[Text shown]
◇ ◇ ◇ ◇
Here, the compression ratio \(R\) can be calculated as:

$$\begin{aligned} R = \frac{8\cdot \alpha \cdot N + \mathrm{log}_2 M \cdot (1-\alpha )\cdot N}{8\cdot N} = \alpha + (1-\alpha ) \cdot \frac{\mathrm{log}_2 M}{8}. \end{aligned}$$
(5)

3.2.3 Adaptive selection of parameters

The smoothness of an image has a dramatic effect on the quality of SI in the decoder side, and different type content of an image has a different effect on the perceptual quality. Thus, the perceptual quality of reconstructed image will be enhanced remarkably if the types of images and blocks are considered to design the compression algorithm. But after encryption has been applied, the discrimination is very difficult. Therefore, this paper proposes a method to differentiate the type of images and blocks in sender side. Considering the processing of reconstruction, a nearest neighbour interpolation is used to recover the down-sampling image to calculate the MSE which is used to determine the type of images. The procedure is illustrated as in Fig. 5.
◇ ◇ ◇ ◇
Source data

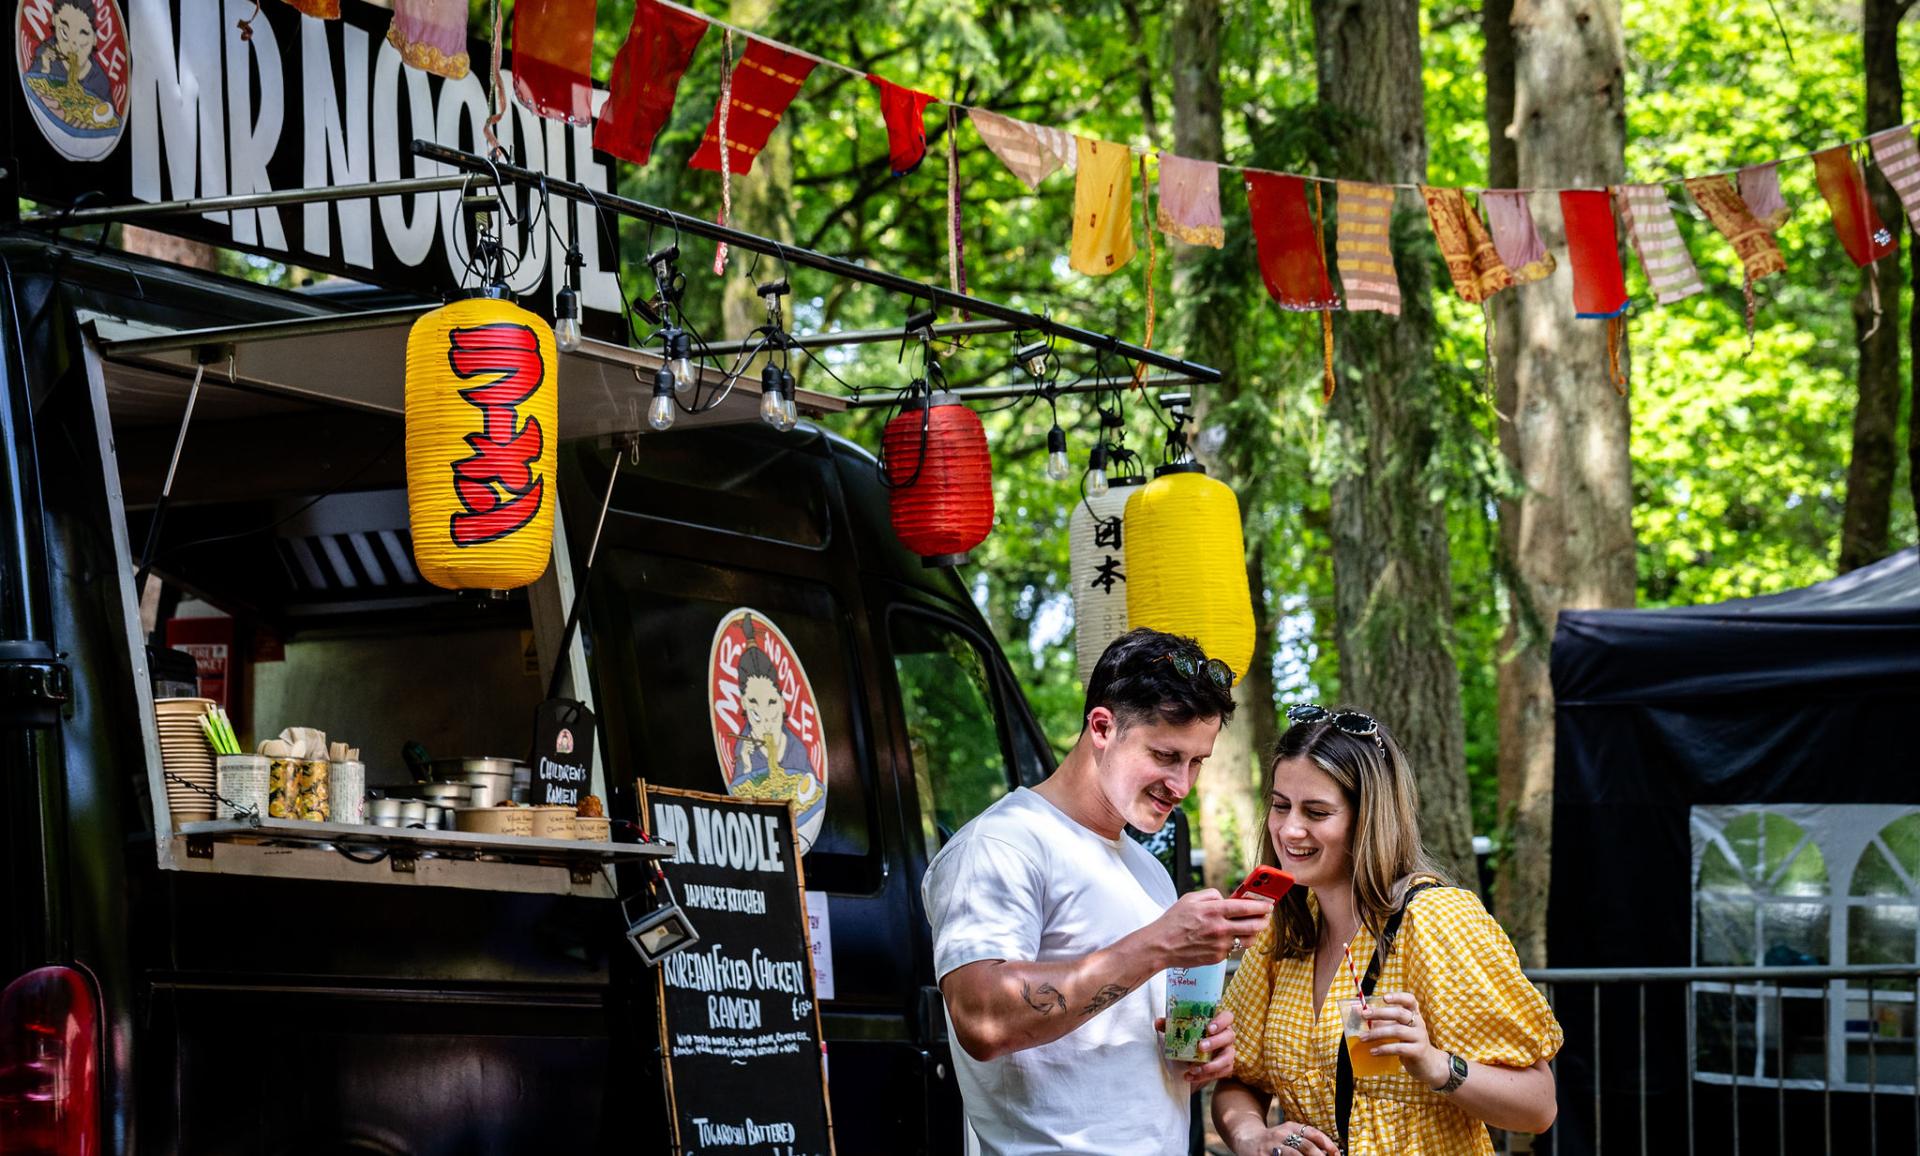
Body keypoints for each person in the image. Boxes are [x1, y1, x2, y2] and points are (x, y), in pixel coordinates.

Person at [922, 628, 1276, 1155]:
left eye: (1196, 761)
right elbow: (981, 1019)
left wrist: (1190, 1052)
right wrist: (1159, 944)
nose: (1182, 785)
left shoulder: (1146, 869)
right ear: (1103, 727)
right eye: (1165, 755)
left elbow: (1112, 1036)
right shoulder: (1002, 843)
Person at [1212, 706, 1562, 1156]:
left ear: (1370, 819)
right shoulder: (1285, 927)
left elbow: (1538, 1105)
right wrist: (1252, 1137)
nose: (1289, 829)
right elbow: (1240, 1078)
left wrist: (1434, 1064)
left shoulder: (1436, 920)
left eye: (1316, 812)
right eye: (1281, 806)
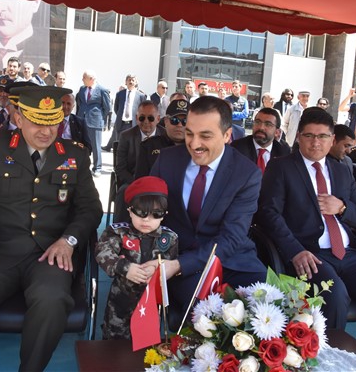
◇ ◇ ◇ ◇
[Exercises to complete]
[1] Shorten the paragraph of the image compression text that begins "The smoothness of an image" into a brief list, keeping its main facts.
[2] Go on with the image compression text from the point where it stops.
The source data lines play no part in this.

[Set of answers]
[1]
- The smoothness of an image strongly affects the quality of SI on the decoder side.
- Different types of image content affect perceptual quality differently.
- Designing the compression algorithm around the types of images and blocks would markedly improve the perceptual quality of the reconstructed image.
- After encryption, telling these types apart is very difficult.
- The paper therefore proposes a method for differentiating image and block types on the sender side.
- Nearest neighbour interpolation recovers the down-sampled image, and the resulting MSE is used to determine the image type.
- Fig. 5 illustrates the procedure.

[2]
Fig. 5
figure 5

An illustration of how to determine the type of an image

Once the image type has been determined, then the parameters \(\Delta \) and \(\alpha \) of each block can also be selected adaptively. According to the coset code theory, when the quality of SI is high, the less quantization step can provide better results. Experiments also indicate that this analysis is reasonable. In addition, even the smooth block has a smaller \(\alpha \), the algorithm still obtains a good SI. For \(\alpha \), a slight adjustment is used according to the smoothness of each block. To simulate the relation between the best quantization step and the corresponding block rigid part’s variance, we train some images and give a fitting function, where the rigid part of \(i\)th block as \(\mathrm{rigid}_i\), and \(x\), the variance of \(\mathrm{rigid}_i\), is as a measure of the degree of smoothness of this block.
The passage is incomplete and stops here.